The green tide fills the creek where clothes are washed;

Clouds of fragrance surround the girls plucking water-cress.”

       “Worse and worse,” growled Jia Zheng, shaking his head as he led the company out.

      The path now curved around a slope, past flowers and willows, rocks and springs, a trellis of yellow roses, an arbour of white ones, a tree-peony pavilion, a white peony plot, a court of rambler roses and a bank of plantains. Suddenly they heard the plash of a spring gushing from a cave overhung by vines, and saw fallen blossoms floating on the water below.

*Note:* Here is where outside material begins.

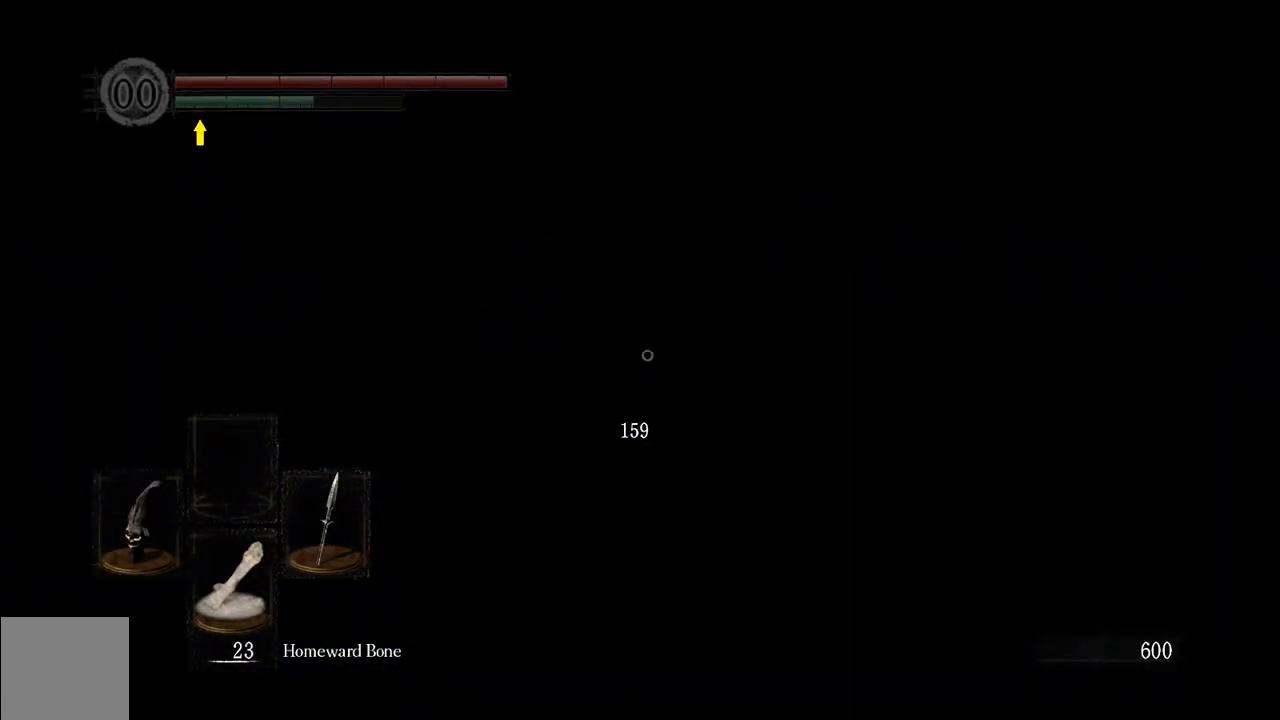
{"buttons": ["L1"], "left_stick": "up-left", "right_stick": "center", "events": [[133, "left_stick", "up-left"], [167, "right_stick", "center"], [417, "L1", "down"]]}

As they cried out in delight, Jia Zheng asked them to suggest another inscription.

       “What more apt than ‘The Spring of Wuling’?” said one.

       “Too hackneyed. Besides, it’s also the name of a real place,” objected Jia Zheng with a smile.

       “Then how about ‘The Refuge of a Man of Qin’?”

       “Even more impossible,” cried Baoyu. “How can we use something that implies taking refuge in time of trouble? I suggest ‘Smartweed Bank and Flowery Harbour.”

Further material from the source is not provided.